Why, in the Hebrew Bible and the Odyssey alike, does the overweening human ambition to become somebody end in lowly banishment and dispersion?

This essay is the fourth in a six-part series by Jacob Howland on Homer and the Hebrew Bible. Historians of Western intellectual culture sometimes compare “Jerusalem,” or the biblical traditions that erupt into history at Sinai, with “Athens,” the city where Socrates, Plato, and Aristotle sought human wisdom through the exercise of the human mind. In this series, Howland invites a different comparison. Rather than comparing later prophets to philosophers, he looks back at yet earlier cultural cornerstones set at the very foundations of Hebraic and Greek civilizations. Future installments in Howland’s series will arrive monthly. —The Editors

The Noahide portion of Genesis, containing the final episodes in the Bible’s universal history before the advent of the Hebrew patriarchs, opens with one big construction project—the ark—and closes with an even bigger one—the city and tower of Babel.

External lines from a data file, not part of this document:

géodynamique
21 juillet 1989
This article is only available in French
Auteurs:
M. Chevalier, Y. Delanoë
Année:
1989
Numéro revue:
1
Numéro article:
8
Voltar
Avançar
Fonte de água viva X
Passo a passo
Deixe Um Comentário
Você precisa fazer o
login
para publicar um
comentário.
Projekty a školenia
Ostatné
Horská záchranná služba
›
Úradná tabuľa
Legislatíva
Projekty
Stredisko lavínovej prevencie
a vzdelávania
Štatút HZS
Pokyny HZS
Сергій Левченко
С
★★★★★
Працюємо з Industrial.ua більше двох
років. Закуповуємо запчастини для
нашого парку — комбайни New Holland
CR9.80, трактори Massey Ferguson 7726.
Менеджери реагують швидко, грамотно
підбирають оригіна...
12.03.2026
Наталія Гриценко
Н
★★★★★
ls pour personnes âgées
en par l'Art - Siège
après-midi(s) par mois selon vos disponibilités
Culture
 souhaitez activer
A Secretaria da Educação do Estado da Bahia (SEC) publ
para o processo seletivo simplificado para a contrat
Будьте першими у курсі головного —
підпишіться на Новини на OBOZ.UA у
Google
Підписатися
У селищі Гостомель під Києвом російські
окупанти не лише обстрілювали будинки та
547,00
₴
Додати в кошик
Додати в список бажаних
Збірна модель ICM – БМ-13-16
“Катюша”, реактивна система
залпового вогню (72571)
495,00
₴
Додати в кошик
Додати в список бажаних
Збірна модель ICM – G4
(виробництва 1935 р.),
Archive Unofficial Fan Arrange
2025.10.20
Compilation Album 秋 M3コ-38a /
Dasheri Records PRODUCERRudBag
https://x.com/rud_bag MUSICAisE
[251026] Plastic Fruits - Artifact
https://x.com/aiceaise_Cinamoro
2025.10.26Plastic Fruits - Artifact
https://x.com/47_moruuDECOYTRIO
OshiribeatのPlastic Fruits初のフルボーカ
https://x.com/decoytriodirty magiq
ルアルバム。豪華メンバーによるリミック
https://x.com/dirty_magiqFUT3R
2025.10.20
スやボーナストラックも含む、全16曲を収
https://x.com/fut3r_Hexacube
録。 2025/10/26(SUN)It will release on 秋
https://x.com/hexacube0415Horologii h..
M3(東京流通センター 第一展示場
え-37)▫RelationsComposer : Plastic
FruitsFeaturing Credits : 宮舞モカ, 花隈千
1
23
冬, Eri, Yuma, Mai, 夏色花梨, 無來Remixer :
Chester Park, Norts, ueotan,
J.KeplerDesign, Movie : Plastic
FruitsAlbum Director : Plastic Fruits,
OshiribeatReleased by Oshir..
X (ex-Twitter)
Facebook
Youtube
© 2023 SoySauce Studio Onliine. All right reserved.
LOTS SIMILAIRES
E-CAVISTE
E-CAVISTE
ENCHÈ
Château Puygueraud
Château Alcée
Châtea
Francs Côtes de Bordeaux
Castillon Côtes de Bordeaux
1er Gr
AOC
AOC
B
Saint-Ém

The first story involves the near-total destruction of human and animal life with the single exception of Noah’s boatload of survivors. The second develops similar themes of displacement and dispersion, but in a different register: in a vivid image of total social uniformity, the mobilized citizens of Babel fire, stack, and join bricks row upon row in high walls. But God baffles the language of this anonymous mass and scatters it—them—“over all the earth.” Thus, once again, 2,000 years after the expulsion from Eden, a few centuries after the flood, human beings will have to begin anew to find their way in the world.